The combat in Debaltseve, a strategic railway hub located between the separatist-held cities of Donetsk and Lugansk, was described as "intense".
The town is largely encircled by heavily armed rebels who previously had been exchanging artillery fire with up to 8,000 government troops holed up inside.
Ilya Kiva, a deputy regional police chief inside the town who was reached by telephone, said the rebels had entered Debaltseve and were using small arms, mortars and rocket-propelled grenades.
"Battles are going on right now with rebels storming our positions," a Ukraine military spokesman in Kiev, Alexander Motuzyanik, confirmed to AFP.
Another spokesman, Andriy Lysenko, denied rebel claims that dozens of government troops had surrendered. "Our military positions held" and soldiers were riposting, he said.

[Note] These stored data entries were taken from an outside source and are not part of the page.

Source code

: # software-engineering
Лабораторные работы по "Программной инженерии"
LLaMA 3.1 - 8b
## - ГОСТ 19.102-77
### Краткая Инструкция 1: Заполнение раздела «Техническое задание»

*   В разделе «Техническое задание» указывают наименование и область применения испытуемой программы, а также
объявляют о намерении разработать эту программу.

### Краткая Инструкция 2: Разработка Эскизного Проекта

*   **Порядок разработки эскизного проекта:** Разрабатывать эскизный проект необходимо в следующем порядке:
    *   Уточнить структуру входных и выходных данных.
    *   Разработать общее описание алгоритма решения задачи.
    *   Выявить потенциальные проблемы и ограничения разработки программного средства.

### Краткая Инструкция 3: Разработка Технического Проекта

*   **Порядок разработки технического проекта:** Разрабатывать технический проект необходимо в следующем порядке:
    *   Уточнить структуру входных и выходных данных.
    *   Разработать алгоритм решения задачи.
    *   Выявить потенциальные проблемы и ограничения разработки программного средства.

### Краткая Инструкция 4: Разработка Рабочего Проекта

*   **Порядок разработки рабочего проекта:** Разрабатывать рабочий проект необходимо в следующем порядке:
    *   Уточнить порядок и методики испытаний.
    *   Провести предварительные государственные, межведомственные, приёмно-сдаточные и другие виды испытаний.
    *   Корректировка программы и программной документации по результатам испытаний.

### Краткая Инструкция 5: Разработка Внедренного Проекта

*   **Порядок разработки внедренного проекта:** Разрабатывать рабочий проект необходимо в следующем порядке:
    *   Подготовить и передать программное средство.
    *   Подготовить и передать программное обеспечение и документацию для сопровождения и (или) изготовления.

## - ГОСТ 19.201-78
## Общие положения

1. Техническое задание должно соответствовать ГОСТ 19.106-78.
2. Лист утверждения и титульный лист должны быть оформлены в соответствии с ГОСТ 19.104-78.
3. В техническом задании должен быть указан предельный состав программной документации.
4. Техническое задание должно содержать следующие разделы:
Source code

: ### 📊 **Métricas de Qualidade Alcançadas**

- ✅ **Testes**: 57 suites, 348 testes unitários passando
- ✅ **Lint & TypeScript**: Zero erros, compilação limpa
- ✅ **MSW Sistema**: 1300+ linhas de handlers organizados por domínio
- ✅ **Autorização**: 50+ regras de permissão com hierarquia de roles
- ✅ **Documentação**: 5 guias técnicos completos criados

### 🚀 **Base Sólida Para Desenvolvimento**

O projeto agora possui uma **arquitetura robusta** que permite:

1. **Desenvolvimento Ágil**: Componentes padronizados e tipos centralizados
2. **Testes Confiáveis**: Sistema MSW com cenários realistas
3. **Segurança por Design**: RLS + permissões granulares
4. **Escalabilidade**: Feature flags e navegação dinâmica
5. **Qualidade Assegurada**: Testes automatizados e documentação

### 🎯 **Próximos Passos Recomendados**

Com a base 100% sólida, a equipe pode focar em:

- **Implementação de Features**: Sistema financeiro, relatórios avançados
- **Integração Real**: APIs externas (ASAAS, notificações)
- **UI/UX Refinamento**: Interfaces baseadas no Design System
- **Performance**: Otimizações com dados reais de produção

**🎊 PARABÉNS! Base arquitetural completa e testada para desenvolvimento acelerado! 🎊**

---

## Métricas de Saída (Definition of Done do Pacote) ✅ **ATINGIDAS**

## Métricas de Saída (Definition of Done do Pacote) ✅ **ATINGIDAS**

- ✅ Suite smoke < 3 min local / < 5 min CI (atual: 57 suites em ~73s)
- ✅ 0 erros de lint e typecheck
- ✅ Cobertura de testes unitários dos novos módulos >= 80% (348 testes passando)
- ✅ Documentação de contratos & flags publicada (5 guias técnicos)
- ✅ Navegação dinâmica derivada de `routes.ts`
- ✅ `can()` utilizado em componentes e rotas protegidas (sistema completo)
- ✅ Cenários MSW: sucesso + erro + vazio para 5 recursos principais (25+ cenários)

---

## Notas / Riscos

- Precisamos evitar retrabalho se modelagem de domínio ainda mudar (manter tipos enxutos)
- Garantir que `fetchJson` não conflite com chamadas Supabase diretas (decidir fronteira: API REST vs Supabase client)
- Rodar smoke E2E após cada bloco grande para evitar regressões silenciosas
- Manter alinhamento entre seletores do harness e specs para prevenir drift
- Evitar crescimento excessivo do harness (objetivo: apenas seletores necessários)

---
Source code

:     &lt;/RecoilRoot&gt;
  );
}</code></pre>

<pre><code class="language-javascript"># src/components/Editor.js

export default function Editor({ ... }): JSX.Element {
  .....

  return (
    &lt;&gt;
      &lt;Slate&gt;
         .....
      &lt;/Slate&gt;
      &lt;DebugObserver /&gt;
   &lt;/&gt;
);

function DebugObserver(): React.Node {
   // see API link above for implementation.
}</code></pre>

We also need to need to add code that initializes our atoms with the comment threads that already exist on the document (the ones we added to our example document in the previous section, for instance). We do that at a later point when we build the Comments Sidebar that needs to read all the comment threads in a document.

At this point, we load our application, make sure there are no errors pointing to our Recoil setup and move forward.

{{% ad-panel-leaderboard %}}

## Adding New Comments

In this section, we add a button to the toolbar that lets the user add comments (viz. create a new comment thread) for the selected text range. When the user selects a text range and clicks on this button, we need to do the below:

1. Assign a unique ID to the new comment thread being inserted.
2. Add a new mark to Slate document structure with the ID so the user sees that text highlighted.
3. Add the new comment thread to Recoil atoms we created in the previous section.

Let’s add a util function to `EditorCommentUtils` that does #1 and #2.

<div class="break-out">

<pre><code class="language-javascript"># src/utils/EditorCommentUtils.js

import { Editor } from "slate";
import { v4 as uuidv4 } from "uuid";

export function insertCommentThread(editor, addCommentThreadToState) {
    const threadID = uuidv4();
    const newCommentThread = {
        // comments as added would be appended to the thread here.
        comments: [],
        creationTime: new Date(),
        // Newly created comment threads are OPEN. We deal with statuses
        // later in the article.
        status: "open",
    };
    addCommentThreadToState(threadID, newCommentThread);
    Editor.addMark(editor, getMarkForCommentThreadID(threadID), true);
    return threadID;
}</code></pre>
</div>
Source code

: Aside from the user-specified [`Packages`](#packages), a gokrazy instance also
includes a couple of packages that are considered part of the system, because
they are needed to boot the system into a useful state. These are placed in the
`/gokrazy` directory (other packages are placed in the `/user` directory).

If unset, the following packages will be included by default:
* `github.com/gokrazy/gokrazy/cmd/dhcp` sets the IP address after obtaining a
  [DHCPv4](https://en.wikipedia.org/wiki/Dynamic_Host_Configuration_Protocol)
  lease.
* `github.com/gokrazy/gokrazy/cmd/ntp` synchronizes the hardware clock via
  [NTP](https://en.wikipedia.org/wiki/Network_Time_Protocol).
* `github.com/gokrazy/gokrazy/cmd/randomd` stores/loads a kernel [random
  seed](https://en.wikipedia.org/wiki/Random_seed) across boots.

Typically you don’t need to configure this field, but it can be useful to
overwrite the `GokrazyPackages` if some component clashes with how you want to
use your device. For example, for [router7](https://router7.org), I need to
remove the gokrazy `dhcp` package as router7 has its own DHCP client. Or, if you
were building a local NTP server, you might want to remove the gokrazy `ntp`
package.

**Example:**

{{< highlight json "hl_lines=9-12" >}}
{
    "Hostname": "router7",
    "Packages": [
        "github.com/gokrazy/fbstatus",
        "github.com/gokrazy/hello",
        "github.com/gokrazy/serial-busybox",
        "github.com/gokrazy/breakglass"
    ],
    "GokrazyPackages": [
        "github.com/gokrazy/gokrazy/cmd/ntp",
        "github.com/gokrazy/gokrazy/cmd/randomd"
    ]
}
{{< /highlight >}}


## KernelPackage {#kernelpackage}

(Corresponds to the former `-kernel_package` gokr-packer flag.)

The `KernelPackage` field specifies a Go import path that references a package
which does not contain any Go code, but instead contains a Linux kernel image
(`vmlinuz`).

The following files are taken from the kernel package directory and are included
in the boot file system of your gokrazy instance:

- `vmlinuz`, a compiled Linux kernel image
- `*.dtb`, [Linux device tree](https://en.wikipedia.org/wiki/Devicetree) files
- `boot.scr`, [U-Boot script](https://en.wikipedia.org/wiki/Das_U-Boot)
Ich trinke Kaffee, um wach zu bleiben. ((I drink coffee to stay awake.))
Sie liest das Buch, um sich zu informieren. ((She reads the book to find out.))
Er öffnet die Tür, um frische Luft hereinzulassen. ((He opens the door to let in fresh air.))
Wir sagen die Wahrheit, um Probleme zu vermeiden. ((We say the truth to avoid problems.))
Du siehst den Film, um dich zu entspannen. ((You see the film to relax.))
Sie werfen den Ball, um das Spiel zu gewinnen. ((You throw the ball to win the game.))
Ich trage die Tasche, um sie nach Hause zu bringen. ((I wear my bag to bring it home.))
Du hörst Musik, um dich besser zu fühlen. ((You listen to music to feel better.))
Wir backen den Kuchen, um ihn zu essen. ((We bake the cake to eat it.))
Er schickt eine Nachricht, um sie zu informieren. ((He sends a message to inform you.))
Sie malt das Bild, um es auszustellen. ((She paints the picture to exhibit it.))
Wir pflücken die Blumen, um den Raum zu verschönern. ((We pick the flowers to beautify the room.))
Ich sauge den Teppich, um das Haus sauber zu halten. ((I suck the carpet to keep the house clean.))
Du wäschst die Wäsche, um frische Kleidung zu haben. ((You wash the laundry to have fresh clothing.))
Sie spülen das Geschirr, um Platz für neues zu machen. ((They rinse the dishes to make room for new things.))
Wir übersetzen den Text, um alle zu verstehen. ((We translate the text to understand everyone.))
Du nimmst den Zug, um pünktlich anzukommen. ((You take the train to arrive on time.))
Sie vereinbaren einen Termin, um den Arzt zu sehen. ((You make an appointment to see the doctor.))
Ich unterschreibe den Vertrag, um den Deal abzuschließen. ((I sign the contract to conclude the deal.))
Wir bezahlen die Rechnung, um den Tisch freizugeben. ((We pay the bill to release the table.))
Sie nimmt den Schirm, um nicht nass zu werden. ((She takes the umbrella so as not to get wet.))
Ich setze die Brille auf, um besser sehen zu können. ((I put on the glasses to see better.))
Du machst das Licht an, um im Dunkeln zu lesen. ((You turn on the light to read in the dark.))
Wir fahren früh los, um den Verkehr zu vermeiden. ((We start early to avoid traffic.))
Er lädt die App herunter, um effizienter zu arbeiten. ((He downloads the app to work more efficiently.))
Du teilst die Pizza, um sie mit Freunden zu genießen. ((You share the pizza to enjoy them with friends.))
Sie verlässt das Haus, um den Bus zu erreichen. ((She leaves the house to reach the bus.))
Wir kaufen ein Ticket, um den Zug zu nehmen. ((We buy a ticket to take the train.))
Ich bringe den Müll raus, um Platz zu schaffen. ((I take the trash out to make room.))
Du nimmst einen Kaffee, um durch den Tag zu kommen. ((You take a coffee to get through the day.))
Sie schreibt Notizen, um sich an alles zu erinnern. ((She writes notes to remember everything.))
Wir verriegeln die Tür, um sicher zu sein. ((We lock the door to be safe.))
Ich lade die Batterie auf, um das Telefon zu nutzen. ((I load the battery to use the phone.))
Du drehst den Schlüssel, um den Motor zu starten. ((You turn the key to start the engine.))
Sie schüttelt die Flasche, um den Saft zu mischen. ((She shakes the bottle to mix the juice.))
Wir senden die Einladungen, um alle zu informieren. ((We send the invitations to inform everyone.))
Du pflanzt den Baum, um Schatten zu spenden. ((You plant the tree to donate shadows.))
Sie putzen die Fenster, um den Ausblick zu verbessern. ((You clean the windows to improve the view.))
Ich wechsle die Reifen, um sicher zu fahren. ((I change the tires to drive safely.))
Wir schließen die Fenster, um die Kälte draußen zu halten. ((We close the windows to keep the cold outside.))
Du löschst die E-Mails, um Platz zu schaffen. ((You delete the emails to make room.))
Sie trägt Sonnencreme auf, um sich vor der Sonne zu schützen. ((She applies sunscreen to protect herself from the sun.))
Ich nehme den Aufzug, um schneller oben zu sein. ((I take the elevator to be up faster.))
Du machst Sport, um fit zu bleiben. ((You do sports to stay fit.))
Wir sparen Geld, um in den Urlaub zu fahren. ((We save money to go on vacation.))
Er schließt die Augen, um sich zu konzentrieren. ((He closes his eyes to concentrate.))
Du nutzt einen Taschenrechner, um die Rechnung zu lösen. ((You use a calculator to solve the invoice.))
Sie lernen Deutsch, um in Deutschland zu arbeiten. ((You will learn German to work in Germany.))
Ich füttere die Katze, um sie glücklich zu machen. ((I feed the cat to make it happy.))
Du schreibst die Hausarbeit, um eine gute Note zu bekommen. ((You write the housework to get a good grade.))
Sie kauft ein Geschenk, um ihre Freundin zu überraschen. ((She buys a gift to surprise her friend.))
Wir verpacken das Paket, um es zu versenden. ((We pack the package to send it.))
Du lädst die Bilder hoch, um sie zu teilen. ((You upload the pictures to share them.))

Rebels quoted by Russian-language news agencies said their forces had entered Debaltseve from the east and the north and killed "many" Ukrainian soldiers in a "mopping up" operation. They said they had taken control of the railway station.
The hostilities and rebel checkpoints outside the town prevented journalists from entering to verify the situation.
The fighting, though, severely undermines an already shaky European-brokered ceasefire that came into effect across eastern Ukraine on Sunday.
A second step of that truce was meant to see the warring sides move their heavy weapons back from the frontline from Tuesday. But Kiev and the rebels accused each other of repeated violations that prevented that happening.
Lysenko accused the rebels of breaking the truce 164 times and said that "despite the ceasefire announcement, the enemy had been preparing for active combat operations".
He affirmed that Kiev was still prepared to withdraw its weapons "as soon as the ceasefire is applied along the frontline".
German Chancellor Angela Merkel, Poroshenko and Russian President Vladimir Putin held a late Monday phone call in which they agreed "concrete measures" to allow OSCE monitors to fulfil their role of observing the ceasefire, according to Merkel's office.